» EXERCISE AIM: Below is a set of entries; give all of them again exactly.

» AVAILABLE DATA:
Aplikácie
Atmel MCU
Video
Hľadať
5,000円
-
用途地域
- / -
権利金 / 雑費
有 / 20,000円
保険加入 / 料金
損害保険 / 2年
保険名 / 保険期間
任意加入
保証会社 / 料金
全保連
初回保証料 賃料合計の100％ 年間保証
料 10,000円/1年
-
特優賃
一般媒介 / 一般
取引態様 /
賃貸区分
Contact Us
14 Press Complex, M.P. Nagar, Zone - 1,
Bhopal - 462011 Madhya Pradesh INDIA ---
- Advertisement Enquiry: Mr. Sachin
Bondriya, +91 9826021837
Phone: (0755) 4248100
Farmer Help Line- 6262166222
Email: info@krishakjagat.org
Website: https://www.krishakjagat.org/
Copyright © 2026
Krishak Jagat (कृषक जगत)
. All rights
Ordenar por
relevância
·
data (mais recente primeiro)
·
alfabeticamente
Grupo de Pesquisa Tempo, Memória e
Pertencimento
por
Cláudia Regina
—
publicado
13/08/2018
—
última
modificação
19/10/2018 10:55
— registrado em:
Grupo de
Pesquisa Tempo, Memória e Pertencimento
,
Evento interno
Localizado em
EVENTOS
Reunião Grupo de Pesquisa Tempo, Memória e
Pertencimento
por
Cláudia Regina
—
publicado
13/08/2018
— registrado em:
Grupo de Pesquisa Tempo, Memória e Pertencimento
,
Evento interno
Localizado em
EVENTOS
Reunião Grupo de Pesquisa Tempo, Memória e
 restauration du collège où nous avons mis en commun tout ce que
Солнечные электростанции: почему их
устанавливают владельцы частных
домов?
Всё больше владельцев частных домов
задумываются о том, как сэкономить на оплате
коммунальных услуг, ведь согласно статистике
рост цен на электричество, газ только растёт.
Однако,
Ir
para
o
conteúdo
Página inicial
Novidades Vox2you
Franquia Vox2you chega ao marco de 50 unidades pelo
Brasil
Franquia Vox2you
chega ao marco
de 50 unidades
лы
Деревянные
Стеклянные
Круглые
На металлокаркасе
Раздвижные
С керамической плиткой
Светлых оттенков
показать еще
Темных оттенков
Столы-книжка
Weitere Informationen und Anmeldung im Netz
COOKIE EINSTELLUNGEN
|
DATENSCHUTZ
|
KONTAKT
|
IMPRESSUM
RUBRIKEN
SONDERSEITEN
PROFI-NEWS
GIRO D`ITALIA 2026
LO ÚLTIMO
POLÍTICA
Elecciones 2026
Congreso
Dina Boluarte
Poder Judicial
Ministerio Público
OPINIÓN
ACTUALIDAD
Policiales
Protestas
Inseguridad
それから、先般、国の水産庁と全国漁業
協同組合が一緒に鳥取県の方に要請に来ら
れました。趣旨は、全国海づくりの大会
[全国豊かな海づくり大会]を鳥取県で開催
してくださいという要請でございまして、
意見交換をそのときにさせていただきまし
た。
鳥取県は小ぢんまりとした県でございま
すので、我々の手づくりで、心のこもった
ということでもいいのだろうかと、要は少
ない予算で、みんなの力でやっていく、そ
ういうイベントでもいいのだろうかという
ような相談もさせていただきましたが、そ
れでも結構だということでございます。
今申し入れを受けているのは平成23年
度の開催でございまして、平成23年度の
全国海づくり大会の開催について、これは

» EXPECTED ANSWER:
Aplikácie
Atmel MCU
Video
Hľadať
5,000円
-
用途地域
- / -
権利金 / 雑費
有 / 20,000円
保険加入 / 料金
損害保険 / 2年
保険名 / 保険期間
任意加入
保証会社 / 料金
全保連
初回保証料 賃料合計の100％ 年間保証
料 10,000円/1年
-
特優賃
一般媒介 / 一般
取引態様 /
賃貸区分
Contact Us
14 Press Complex, M.P. Nagar, Zone - 1,
Bhopal - 462011 Madhya Pradesh INDIA ---
- Advertisement Enquiry: Mr. Sachin
Bondriya, +91 9826021837
Phone: (0755) 4248100
Farmer Help Line- 6262166222
Email: info@krishakjagat.org
Website: https://www.krishakjagat.org/
Copyright © 2026
Krishak Jagat (कृषक जगत)
. All rights
Ordenar por
relevância
·
data (mais recente primeiro)
·
alfabeticamente
Grupo de Pesquisa Tempo, Memória e
Pertencimento
por
Cláudia Regina
—
publicado
13/08/2018
—
última
modificação
19/10/2018 10:55
— registrado em:
Grupo de
Pesquisa Tempo, Memória e Pertencimento
,
Evento interno
Localizado em
EVENTOS
Reunião Grupo de Pesquisa Tempo, Memória e
Pertencimento
por
Cláudia Regina
—
publicado
13/08/2018
— registrado em:
Grupo de Pesquisa Tempo, Memória e Pertencimento
,
Evento interno
Localizado em
EVENTOS
Reunião Grupo de Pesquisa Tempo, Memória e
 restauration du collège où nous avons mis en commun tout ce que
Солнечные электростанции: почему их
устанавливают владельцы частных
домов?
Всё больше владельцев частных домов
задумываются о том, как сэкономить на оплате
коммунальных услуг, ведь согласно статистике
рост цен на электричество, газ только растёт.
Однако,
Ir
para
o
conteúdo
Página inicial
Novidades Vox2you
Franquia Vox2you chega ao marco de 50 unidades pelo
Brasil
Franquia Vox2you
chega ao marco
de 50 unidades
лы
Деревянные
Стеклянные
Круглые
На металлокаркасе
Раздвижные
С керамической плиткой
Светлых оттенков
показать еще
Темных оттенков
Столы-книжка
Weitere Informationen und Anmeldung im Netz
COOKIE EINSTELLUNGEN
|
DATENSCHUTZ
|
KONTAKT
|
IMPRESSUM
RUBRIKEN
SONDERSEITEN
PROFI-NEWS
GIRO D`ITALIA 2026
LO ÚLTIMO
POLÍTICA
Elecciones 2026
Congreso
Dina Boluarte
Poder Judicial
Ministerio Público
OPINIÓN
ACTUALIDAD
Policiales
Protestas
Inseguridad
それから、先般、国の水産庁と全国漁業
協同組合が一緒に鳥取県の方に要請に来ら
れました。趣旨は、全国海づくりの大会
[全国豊かな海づくり大会]を鳥取県で開催
してくださいという要請でございまして、
意見交換をそのときにさせていただきまし
た。
鳥取県は小ぢんまりとした県でございま
すので、我々の手づくりで、心のこもった
ということでもいいのだろうかと、要は少
ない予算で、みんなの力でやっていく、そ
ういうイベントでもいいのだろうかという
ような相談もさせていただきましたが、そ
れでも結構だということでございます。
今申し入れを受けているのは平成23年
度の開催でございまして、平成23年度の
全国海づくり大会の開催について、これは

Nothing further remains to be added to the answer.